Dans la course à l’ivresse, les élèves des grandes écoles de commerce ou d’ingénieurs caracolent en tête : 45,4 % d’entre eux déclarent consommer de l’alcool au moins une fois par semaine. Viennent ensuite les étudiants en sciences humaines et d’écoles spécialisés (architecture, beaux-arts, infirmières...), avec près de 35 %, selon une enquête 2005 de La Mutuelle des étudiants (LMDE).

Longtemps passives devant le phénomène, les directions des grandes écoles prennent désormais le phénomène au sérieux. La mort d’un élève à Centrale à l’automne 2005 après une fête trop arrosée a révélé sa gravité.

Le 19 mars, la Conférence des grandes écoles et celle des directeurs des écoles d’ingénieurs ont signé, avec les délégués des bureaux nationaux des élèves ingénieurs et des écoles de commerce, une charte pour lutter contre les comportements à risque et les addictions. Objectif : diffuser les bonnes pratiques déjà mises en place dans certaines écoles. A savoir la vente d’alcool par le biais de tickets préalablement achetés afin de contrôler la consommation, la mise en place d’un "open soft" (un bar distribuant gratuitement des boissons non alcoolisées), la vente ou la distribution de nourriture, l’installation de fontaines à eau, la distribution gratuite d’éthylotests, l’organisation de moyens de locomotion collectifs pour ramener les élèves trop alcoolisés, la présence éventuelle d’une cellule de premier secours...

Ugo Silveira, président du bureau national des élèves ingénieurs, veut y croire. "Cette charte a des chances de fonctionner car elle associe les étudiants qui seront les relais de sa mise en oeuvre."

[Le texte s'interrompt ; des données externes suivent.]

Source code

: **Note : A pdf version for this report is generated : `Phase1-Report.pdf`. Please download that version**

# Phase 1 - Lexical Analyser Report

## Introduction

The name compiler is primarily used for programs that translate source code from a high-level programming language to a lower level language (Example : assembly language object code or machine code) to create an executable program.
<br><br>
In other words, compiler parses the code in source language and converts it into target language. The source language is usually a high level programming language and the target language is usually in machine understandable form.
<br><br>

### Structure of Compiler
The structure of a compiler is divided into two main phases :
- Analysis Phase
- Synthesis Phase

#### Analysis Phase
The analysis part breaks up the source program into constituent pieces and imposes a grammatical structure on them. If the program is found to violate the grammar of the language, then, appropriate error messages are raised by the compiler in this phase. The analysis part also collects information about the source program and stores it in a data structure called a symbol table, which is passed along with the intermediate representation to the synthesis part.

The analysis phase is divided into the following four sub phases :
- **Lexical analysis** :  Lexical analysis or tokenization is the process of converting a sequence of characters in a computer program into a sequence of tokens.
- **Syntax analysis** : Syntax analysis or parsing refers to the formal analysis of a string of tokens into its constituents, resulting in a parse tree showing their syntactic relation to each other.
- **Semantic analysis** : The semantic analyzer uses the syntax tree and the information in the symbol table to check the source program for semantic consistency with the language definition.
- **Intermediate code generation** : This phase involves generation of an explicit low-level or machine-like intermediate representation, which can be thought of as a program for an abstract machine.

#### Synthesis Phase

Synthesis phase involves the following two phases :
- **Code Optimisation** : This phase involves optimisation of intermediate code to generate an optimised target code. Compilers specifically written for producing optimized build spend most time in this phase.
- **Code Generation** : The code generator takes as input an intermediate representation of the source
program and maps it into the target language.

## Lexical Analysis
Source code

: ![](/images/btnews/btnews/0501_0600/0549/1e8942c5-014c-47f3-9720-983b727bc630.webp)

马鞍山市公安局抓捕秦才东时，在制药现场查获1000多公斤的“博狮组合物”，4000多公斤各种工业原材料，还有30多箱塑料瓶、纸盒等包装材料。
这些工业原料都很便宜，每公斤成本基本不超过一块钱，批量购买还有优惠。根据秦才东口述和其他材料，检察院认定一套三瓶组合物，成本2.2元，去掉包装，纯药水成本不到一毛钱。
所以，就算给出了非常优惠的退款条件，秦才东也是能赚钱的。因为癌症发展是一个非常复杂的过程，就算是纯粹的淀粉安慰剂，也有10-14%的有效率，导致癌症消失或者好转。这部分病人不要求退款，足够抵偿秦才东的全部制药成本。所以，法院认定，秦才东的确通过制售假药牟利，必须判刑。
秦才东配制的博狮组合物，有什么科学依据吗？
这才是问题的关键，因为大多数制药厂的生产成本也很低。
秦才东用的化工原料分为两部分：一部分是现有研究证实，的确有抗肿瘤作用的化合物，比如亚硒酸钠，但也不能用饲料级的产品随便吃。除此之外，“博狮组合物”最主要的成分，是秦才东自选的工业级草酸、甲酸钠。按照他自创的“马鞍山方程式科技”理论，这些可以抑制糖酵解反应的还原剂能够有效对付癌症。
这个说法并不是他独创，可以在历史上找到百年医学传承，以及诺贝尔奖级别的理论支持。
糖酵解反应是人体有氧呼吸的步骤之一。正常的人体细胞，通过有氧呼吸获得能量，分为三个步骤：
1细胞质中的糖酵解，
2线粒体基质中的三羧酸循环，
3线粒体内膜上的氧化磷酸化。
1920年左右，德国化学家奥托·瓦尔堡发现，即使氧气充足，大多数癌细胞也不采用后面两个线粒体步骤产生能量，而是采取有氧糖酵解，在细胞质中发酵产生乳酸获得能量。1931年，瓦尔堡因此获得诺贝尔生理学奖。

Depuis quelques années, le binge drinking (consommer de l’alcool de façon à être ivre le plus vite possible) se développe parmi les jeunes. "La fête se transforme en culture de la défonce, tourne quelquefois au cauchemar et crée des problèmes sanitaires et sociaux", commente Etienne Apaire, président de la Mission interministérielle de lutte contre la drogue et les toxicomanies (Mildt) qui intervenait, le 19 mars, lors d’une soirée de sensibilisation organisée par la Smerep, mutuelle étudiante, en direction des organisateurs de soirée. Risques d’accidents de la route, de coma éthylique, de violence, de rapports sexuels non protégés mais aussi d’alcoolisme chronique guettent les fêtards inconscients.

Selon l’enquête santé 2007 de la Smerep et de la Fédération nationale des observatoires régionaux de santé (Fnors), la proportion d’étudiants déclarant une consommation d’alcool importante, voire excessive, a augmenté entre 2005 et 2007, passant de 9,7 % à 11,7 %. C’est pourquoi la mutuelle étudiante vient d’éditer un guide d’organisation des soirées étudiantes avec la Mildt.